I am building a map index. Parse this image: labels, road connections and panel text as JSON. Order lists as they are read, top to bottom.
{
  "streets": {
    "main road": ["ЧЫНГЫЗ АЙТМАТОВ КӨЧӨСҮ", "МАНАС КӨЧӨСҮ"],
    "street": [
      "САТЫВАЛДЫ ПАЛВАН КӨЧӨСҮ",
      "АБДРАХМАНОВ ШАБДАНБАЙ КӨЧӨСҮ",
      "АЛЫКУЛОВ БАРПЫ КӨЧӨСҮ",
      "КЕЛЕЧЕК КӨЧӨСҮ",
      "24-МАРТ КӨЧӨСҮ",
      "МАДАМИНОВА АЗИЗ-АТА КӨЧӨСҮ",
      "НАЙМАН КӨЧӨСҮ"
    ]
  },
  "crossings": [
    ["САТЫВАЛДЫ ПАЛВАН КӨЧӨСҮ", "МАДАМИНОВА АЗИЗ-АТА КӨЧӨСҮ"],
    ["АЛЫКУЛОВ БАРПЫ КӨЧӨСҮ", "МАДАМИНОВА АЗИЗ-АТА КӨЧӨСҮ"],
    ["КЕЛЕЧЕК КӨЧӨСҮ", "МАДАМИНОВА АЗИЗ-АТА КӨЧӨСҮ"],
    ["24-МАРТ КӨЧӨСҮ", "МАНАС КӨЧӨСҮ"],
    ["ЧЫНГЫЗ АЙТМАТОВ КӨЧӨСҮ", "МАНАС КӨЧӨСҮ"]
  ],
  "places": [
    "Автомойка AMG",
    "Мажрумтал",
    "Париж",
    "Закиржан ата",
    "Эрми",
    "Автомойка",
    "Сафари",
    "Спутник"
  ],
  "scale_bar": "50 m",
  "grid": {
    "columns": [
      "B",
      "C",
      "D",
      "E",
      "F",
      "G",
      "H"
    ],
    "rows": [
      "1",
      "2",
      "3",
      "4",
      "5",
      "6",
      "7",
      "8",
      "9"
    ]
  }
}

——————

▶ [Work task]: An exact reproduction of all the records is needed.

▶ [Written solution]:
I am building a map index. Parse this image: labels, road connections and panel text as JSON. Order lists as they are read, top to bottom.
{
  "streets": {
    "main road": ["ЧЫНГЫЗ АЙТМАТОВ КӨЧӨСҮ", "МАНАС КӨЧӨСҮ"],
    "street": [
      "САТЫВАЛДЫ ПАЛВАН КӨЧӨСҮ",
      "АБДРАХМАНОВ ШАБДАНБАЙ КӨЧӨСҮ",
      "АЛЫКУЛОВ БАРПЫ КӨЧӨСҮ",
      "КЕЛЕЧЕК КӨЧӨСҮ",
      "24-МАРТ КӨЧӨСҮ",
      "МАДАМИНОВА АЗИЗ-АТА КӨЧӨСҮ",
      "НАЙМАН КӨЧӨСҮ"
    ]
  },
  "crossings": [
    ["САТЫВАЛДЫ ПАЛВАН КӨЧӨСҮ", "МАДАМИНОВА АЗИЗ-АТА КӨЧӨСҮ"],
    ["АЛЫКУЛОВ БАРПЫ КӨЧӨСҮ", "МАДАМИНОВА АЗИЗ-АТА КӨЧӨСҮ"],
    ["КЕЛЕЧЕК КӨЧӨСҮ", "МАДАМИНОВА АЗИЗ-АТА КӨЧӨСҮ"],
    ["24-МАРТ КӨЧӨСҮ", "МАНАС КӨЧӨСҮ"],
    ["ЧЫНГЫЗ АЙТМАТОВ КӨЧӨСҮ", "МАНАС КӨЧӨСҮ"]
  ],
  "places": [
    "Автомойка AMG",
    "Мажрумтал",
    "Париж",
    "Закиржан ата",
    "Эрми",
    "Автомойка",
    "Сафари",
    "Спутник"
  ],
  "scale_bar": "50 m",
  "grid": {
    "columns": [
      "B",
      "C",
      "D",
      "E",
      "F",
      "G",
      "H"
    ],
    "rows": [
      "1",
      "2",
      "3",
      "4",
      "5",
      "6",
      "7",
      "8",
      "9"
    ]
  }
}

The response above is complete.